WORK TASK.
A verbatim copy is needed of the lines below from the one containing "evidenzbasierten Tipps." up to and including the one containing "Com um acabamento requintado de cada", excluding pictures.

[Opening INPUT section]

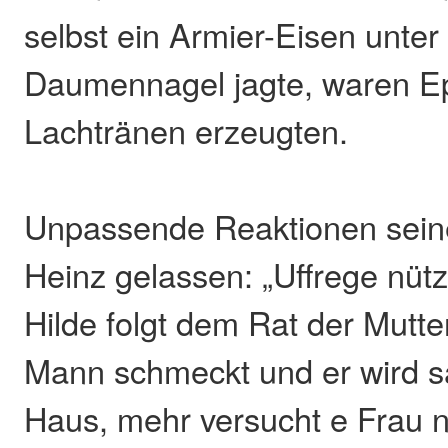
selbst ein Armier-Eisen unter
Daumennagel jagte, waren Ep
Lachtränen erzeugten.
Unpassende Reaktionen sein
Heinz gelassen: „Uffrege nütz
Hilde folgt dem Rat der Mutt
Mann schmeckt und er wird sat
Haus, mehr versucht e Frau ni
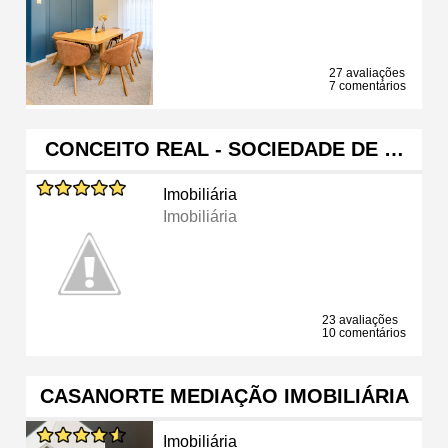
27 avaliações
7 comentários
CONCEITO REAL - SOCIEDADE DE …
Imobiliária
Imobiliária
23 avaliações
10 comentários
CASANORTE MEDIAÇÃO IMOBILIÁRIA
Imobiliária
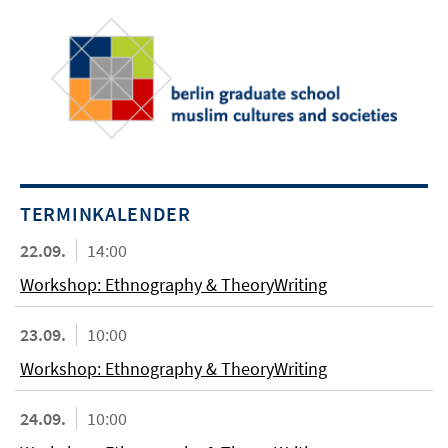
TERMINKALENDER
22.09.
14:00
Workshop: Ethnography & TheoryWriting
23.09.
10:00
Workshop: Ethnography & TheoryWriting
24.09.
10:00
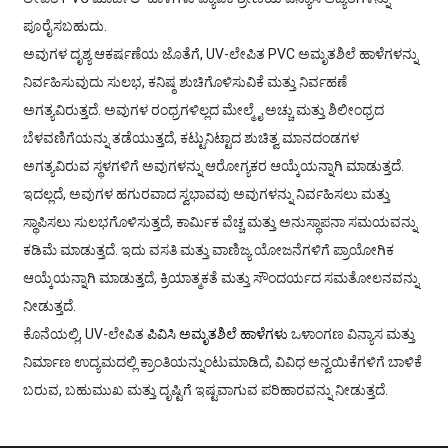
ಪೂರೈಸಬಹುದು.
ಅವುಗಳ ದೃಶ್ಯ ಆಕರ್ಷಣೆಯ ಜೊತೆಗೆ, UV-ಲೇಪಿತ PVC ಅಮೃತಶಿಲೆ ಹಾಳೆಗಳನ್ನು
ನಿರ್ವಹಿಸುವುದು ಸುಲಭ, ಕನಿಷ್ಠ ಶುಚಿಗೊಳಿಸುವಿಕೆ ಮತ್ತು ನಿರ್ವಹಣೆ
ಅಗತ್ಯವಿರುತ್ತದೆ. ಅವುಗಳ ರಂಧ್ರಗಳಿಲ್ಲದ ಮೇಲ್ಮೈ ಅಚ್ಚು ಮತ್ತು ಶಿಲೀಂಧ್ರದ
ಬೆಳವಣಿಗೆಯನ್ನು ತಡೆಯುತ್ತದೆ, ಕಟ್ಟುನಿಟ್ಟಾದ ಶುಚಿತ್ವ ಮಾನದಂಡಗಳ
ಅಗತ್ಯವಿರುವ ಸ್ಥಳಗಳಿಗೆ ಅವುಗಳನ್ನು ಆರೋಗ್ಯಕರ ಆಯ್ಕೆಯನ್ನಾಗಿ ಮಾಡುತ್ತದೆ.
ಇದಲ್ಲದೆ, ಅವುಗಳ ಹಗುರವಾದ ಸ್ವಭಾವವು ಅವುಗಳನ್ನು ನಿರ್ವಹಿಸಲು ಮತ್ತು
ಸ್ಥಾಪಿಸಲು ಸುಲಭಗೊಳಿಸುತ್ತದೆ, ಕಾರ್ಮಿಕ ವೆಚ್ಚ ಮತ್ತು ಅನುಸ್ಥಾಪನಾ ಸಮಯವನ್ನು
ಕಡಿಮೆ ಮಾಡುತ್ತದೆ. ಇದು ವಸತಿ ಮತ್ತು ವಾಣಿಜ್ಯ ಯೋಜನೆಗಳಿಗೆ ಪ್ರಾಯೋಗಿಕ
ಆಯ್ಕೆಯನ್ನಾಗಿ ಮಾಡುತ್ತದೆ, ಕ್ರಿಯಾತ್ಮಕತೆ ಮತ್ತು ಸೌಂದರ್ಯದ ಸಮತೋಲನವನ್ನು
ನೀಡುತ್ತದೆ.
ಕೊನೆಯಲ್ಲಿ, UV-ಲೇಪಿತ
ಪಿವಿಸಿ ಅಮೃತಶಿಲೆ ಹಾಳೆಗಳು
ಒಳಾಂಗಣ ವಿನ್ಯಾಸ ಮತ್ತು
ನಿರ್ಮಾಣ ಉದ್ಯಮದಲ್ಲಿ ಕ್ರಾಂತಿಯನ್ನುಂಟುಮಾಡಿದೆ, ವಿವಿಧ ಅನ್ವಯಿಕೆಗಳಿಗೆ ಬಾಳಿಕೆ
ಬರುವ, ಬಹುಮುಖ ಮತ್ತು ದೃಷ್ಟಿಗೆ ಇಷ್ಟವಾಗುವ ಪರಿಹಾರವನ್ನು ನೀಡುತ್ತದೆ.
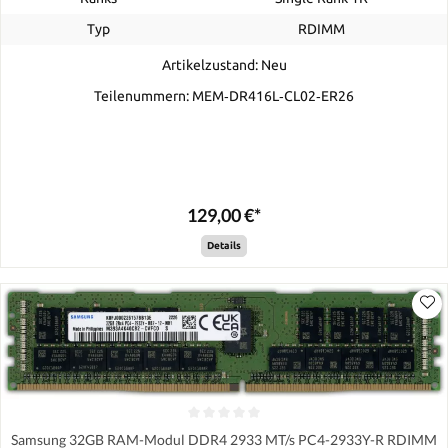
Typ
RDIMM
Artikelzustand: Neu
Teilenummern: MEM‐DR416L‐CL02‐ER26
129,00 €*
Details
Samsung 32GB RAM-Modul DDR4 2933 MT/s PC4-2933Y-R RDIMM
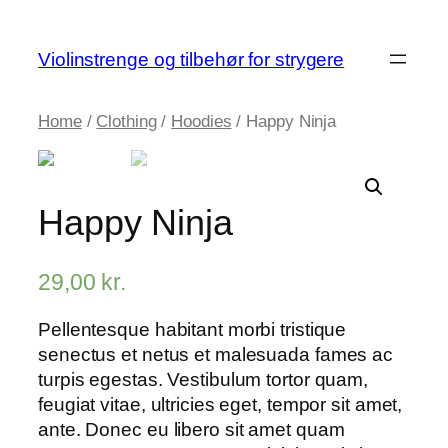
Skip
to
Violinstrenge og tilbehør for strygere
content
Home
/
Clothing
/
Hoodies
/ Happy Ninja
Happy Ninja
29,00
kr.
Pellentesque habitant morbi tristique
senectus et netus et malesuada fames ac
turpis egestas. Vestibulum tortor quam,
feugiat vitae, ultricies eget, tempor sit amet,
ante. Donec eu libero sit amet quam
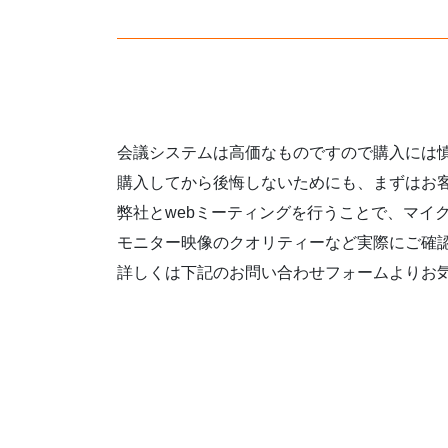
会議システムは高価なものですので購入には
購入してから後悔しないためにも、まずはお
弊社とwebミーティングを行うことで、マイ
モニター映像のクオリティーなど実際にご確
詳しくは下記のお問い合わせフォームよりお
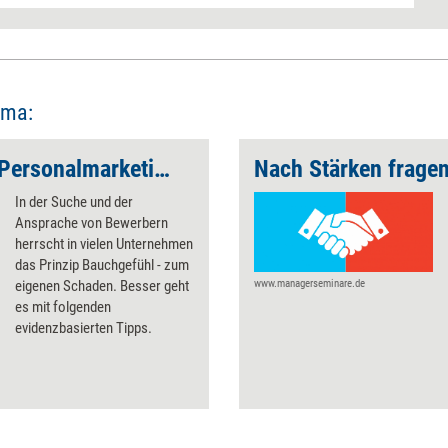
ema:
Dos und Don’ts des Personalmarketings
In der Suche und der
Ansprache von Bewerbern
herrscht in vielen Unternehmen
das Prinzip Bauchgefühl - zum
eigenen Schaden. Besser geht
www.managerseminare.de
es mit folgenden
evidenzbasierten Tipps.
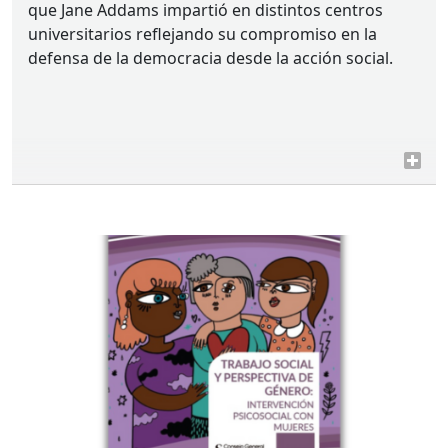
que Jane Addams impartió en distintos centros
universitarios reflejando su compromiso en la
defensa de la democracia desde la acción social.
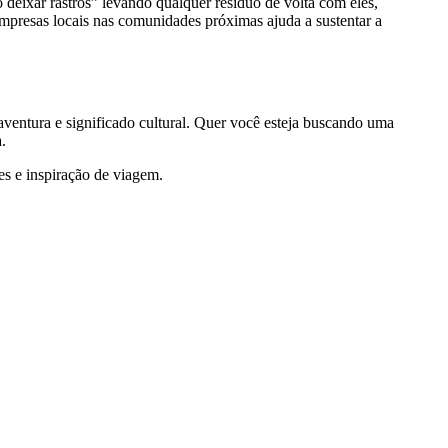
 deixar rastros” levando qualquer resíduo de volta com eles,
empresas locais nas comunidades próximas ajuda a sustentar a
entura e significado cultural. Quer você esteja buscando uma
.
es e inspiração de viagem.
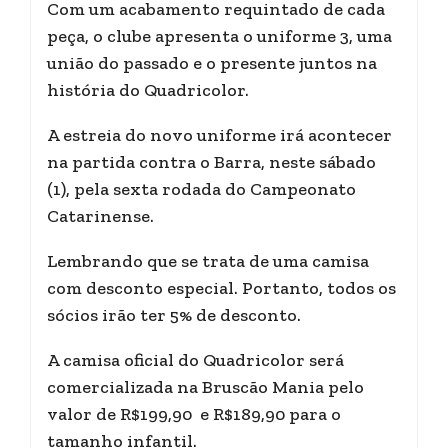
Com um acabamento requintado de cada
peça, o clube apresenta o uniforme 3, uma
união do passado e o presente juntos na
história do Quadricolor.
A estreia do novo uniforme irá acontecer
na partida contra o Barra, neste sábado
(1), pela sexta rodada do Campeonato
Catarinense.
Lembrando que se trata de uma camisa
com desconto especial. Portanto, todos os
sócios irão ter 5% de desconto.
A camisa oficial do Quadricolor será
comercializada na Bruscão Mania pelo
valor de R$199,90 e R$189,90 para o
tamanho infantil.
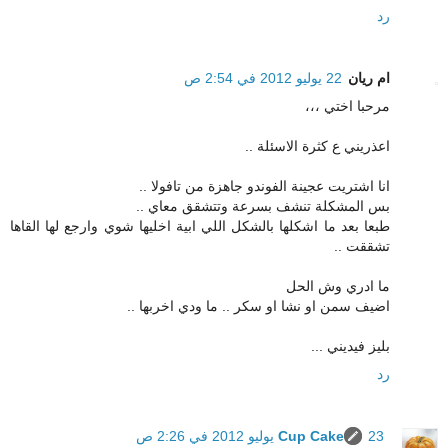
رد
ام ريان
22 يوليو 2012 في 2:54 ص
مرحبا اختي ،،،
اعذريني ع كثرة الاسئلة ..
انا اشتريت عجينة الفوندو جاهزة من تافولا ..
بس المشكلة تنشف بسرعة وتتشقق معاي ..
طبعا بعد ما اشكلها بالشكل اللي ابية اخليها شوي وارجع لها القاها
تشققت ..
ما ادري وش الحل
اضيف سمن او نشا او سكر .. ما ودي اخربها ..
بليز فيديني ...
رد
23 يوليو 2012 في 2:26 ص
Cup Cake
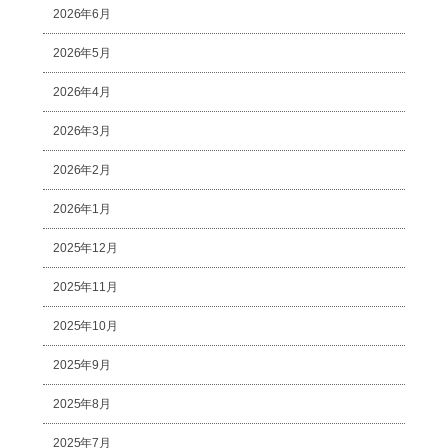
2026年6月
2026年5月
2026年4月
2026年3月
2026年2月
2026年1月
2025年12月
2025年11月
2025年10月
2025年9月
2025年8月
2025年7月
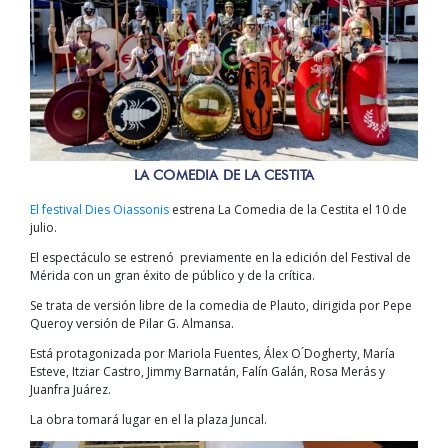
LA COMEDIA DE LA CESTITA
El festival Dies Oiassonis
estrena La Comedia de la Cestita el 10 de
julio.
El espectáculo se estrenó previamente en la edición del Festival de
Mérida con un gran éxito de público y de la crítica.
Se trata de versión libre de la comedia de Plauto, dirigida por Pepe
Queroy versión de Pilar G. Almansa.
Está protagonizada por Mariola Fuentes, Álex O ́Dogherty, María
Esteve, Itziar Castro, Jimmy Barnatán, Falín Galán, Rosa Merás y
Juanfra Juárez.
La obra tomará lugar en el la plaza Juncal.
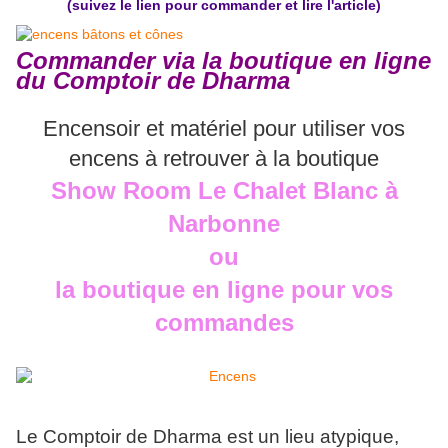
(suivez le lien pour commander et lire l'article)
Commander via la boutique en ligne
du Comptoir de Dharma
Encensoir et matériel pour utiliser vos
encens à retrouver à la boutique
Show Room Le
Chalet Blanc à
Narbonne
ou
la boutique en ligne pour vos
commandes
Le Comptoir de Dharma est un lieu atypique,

[Closing INPUT section]

EXPECTED ANSWER.
evidenzbasierten Tipps.
que Jane Addams impartió en distintos centros
universitarios reflejando su compromiso en la
defensa de la democracia desde la acción social.
 deixar rastros” levando qualquer resíduo de volta com eles,
empresas locais nas comunidades próximas ajuda a sustentar a
entura e significado cultural. Quer você esteja buscando uma
.
es e inspiração de viagem.
Com um acabamento requintado de cada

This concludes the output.